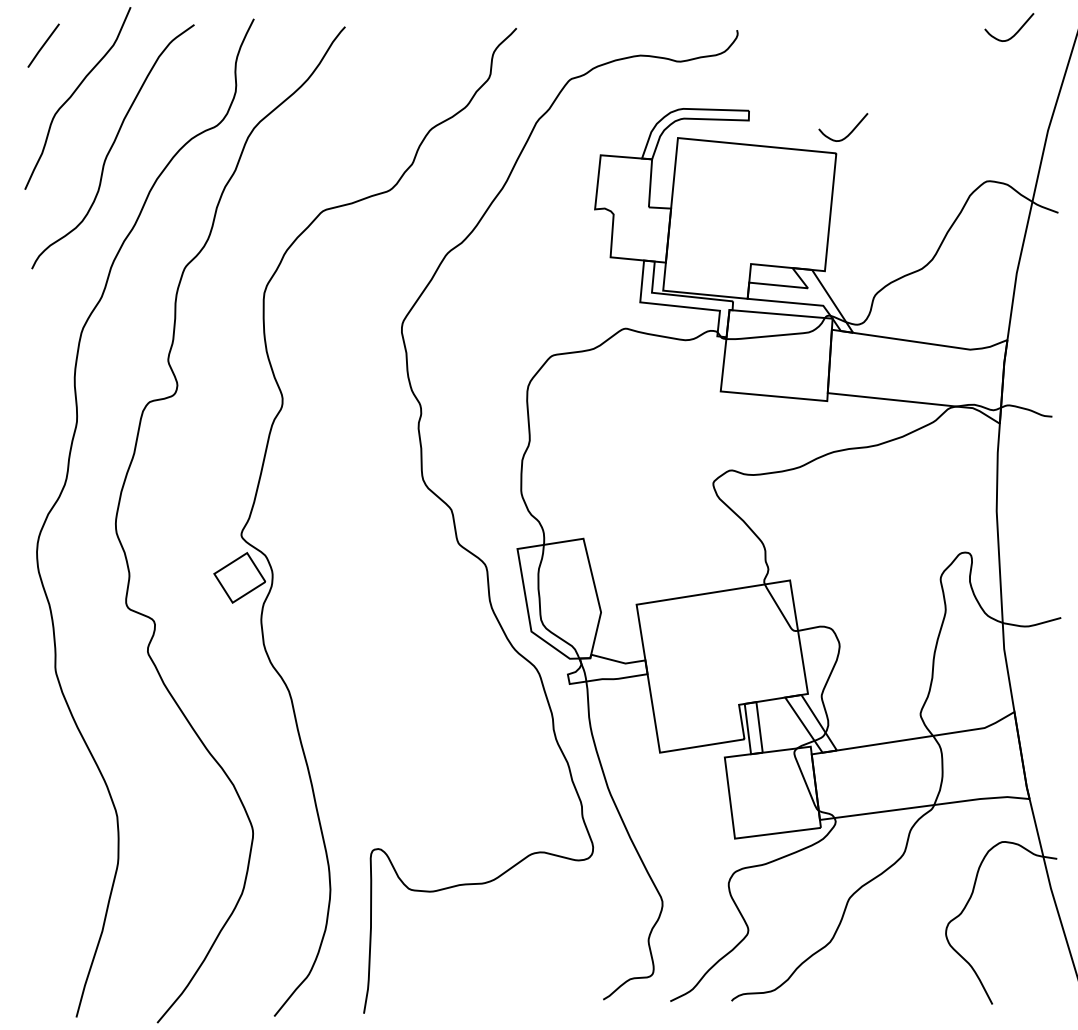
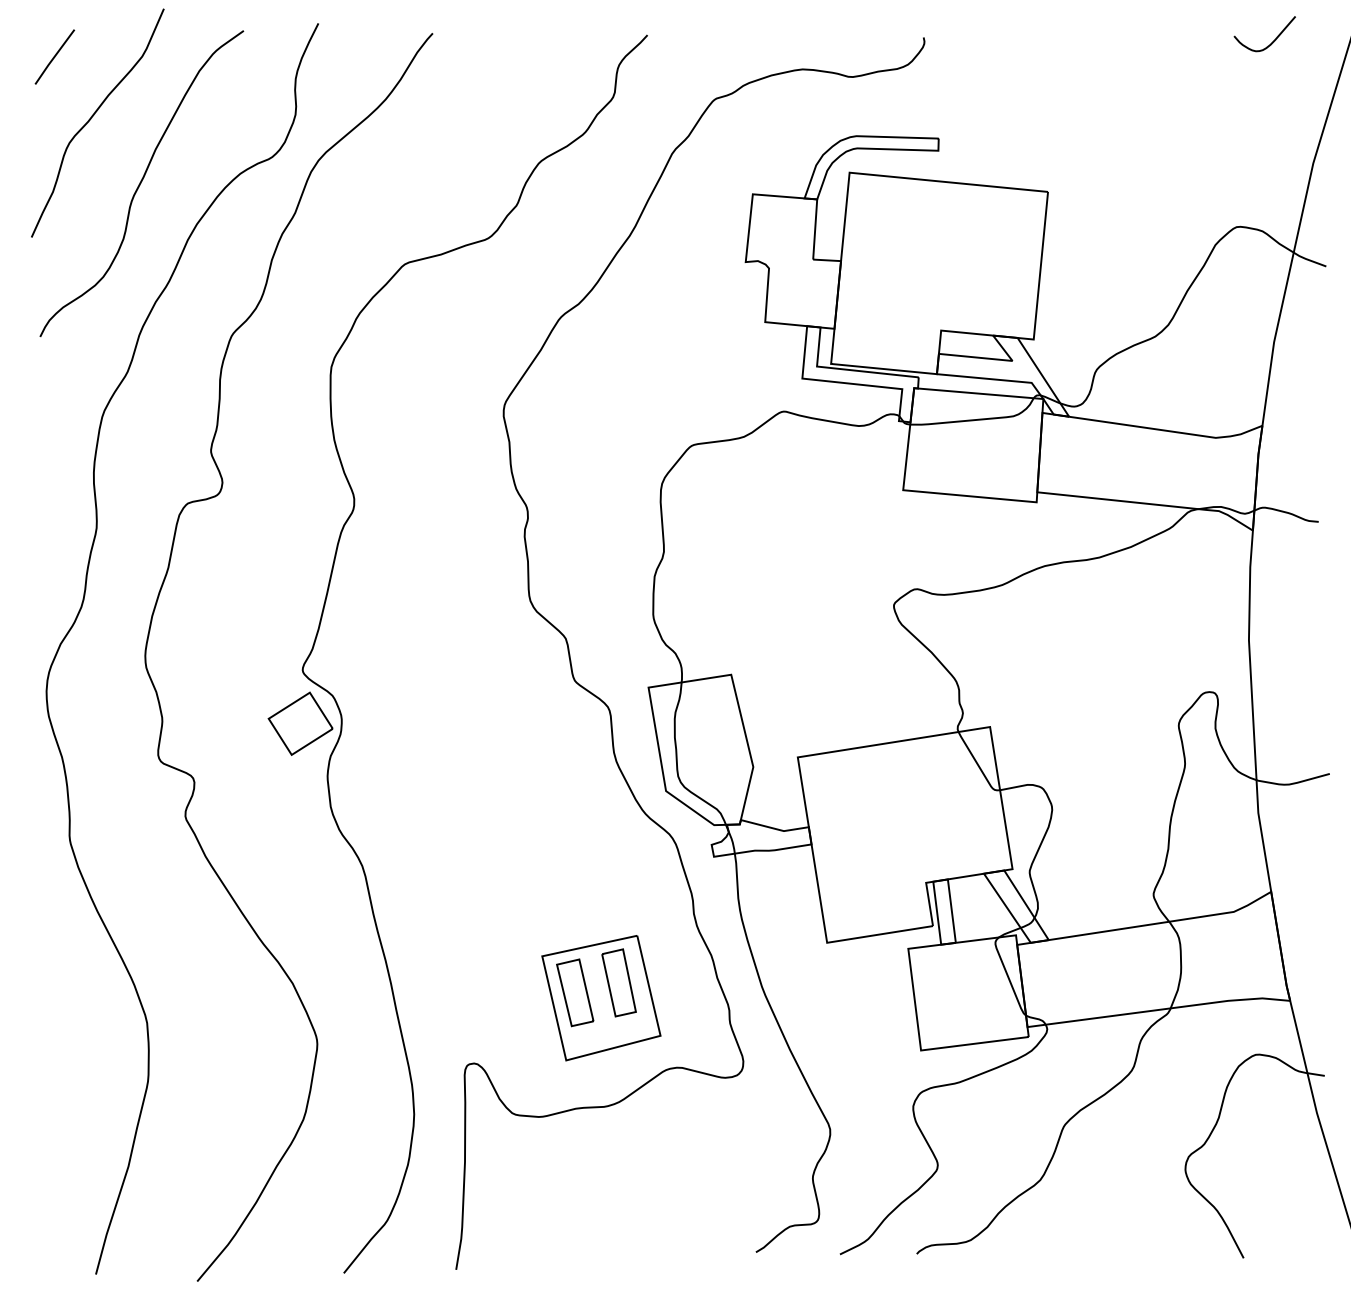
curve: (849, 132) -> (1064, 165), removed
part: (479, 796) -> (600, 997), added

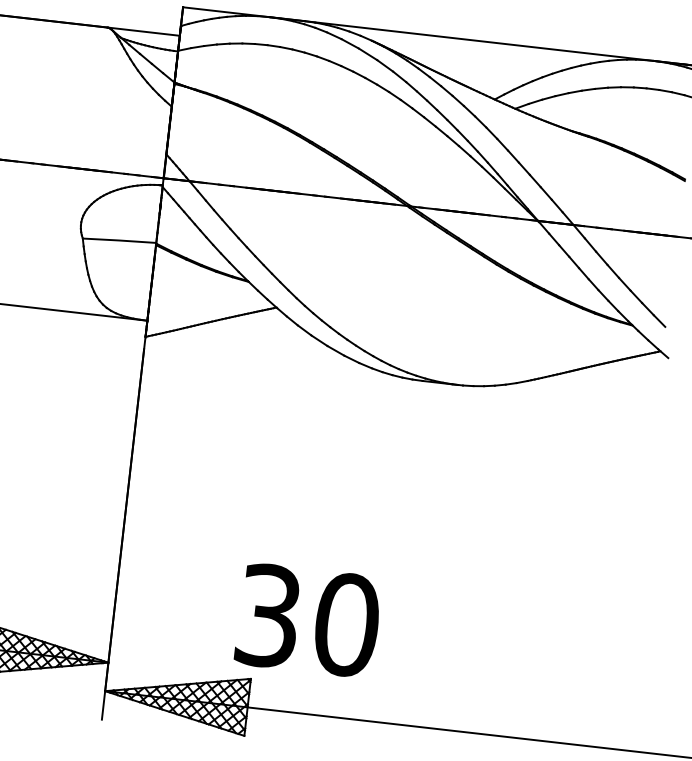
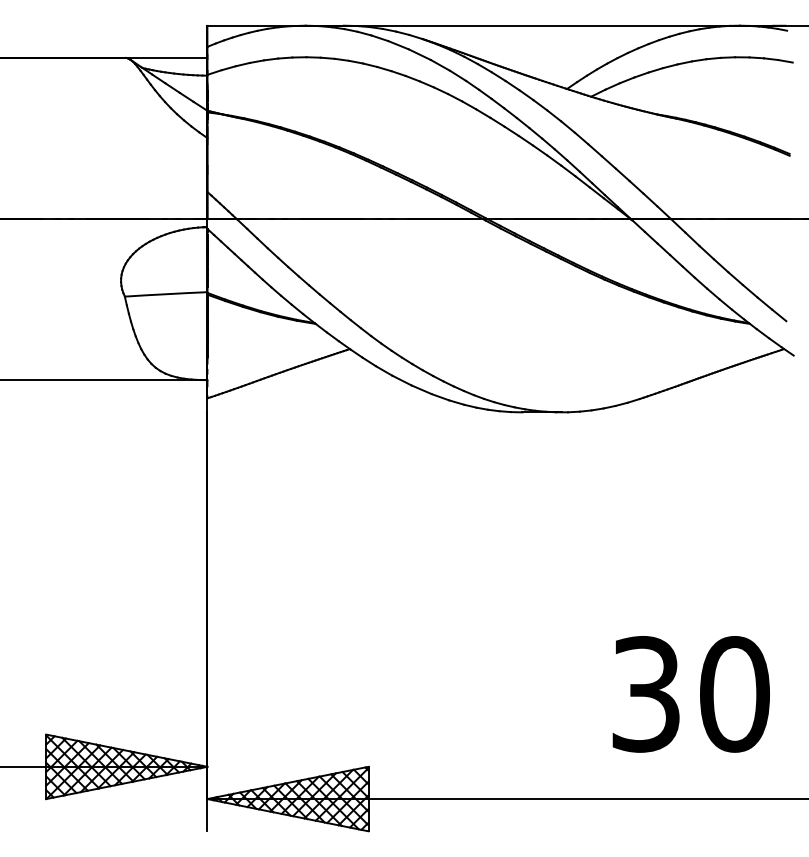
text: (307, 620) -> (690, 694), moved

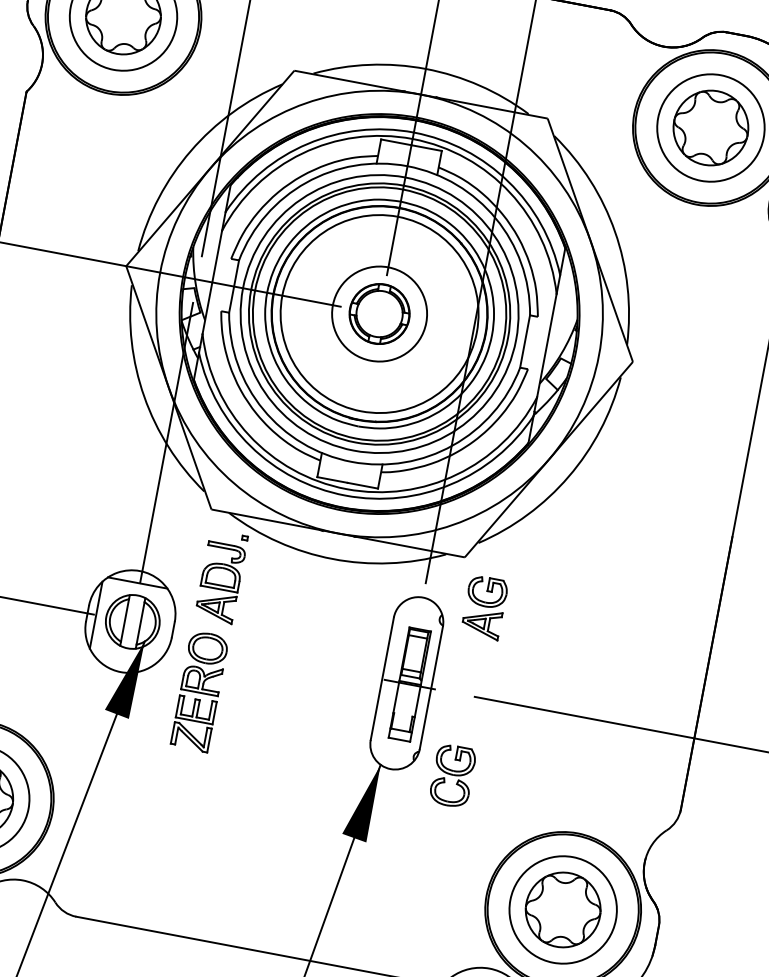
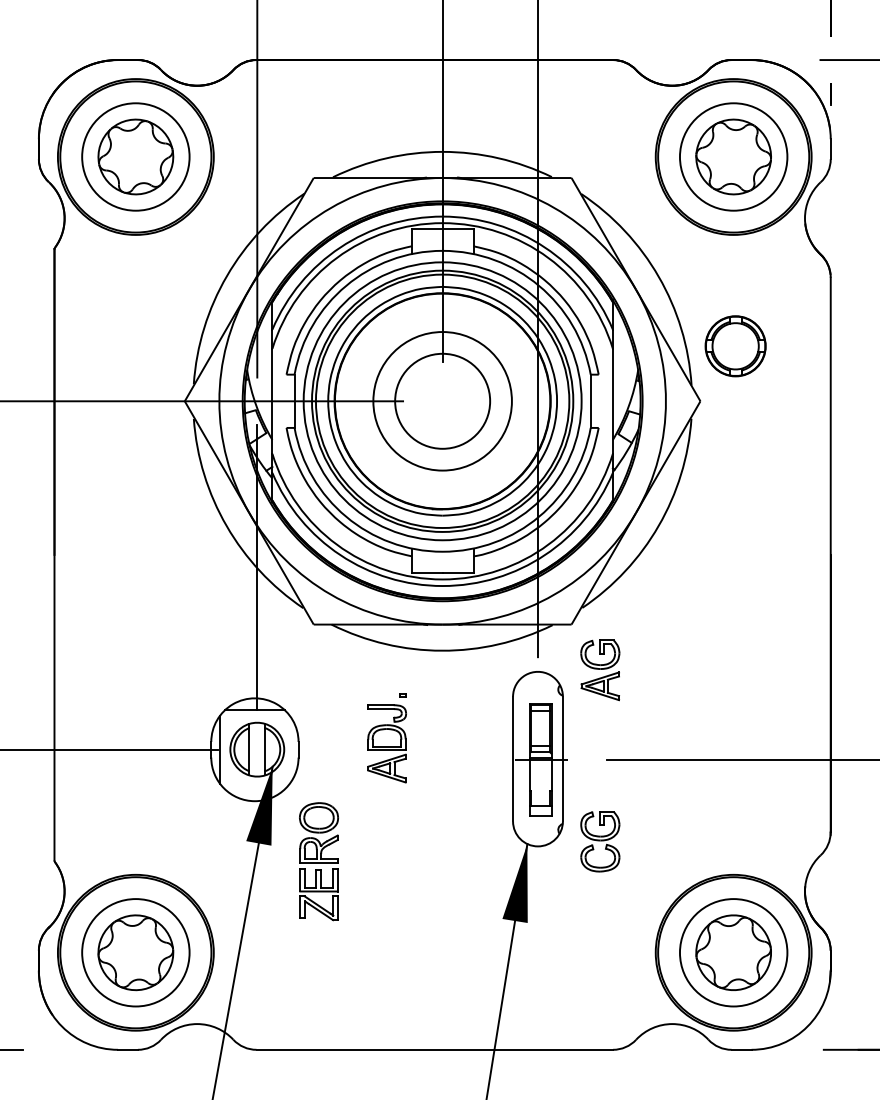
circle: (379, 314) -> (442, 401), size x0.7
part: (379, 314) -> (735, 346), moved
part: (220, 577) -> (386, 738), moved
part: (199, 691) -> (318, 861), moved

+===+

▶ **EXERCISE DESCRIPTION**: Nothing should appear in the answer except the lines from the one containing "part: (220, 577) -> (386, 738), moved" to the end of the data above, reproduced exactly.

▶ **REPLY**:
part: (220, 577) -> (386, 738), moved
part: (199, 691) -> (318, 861), moved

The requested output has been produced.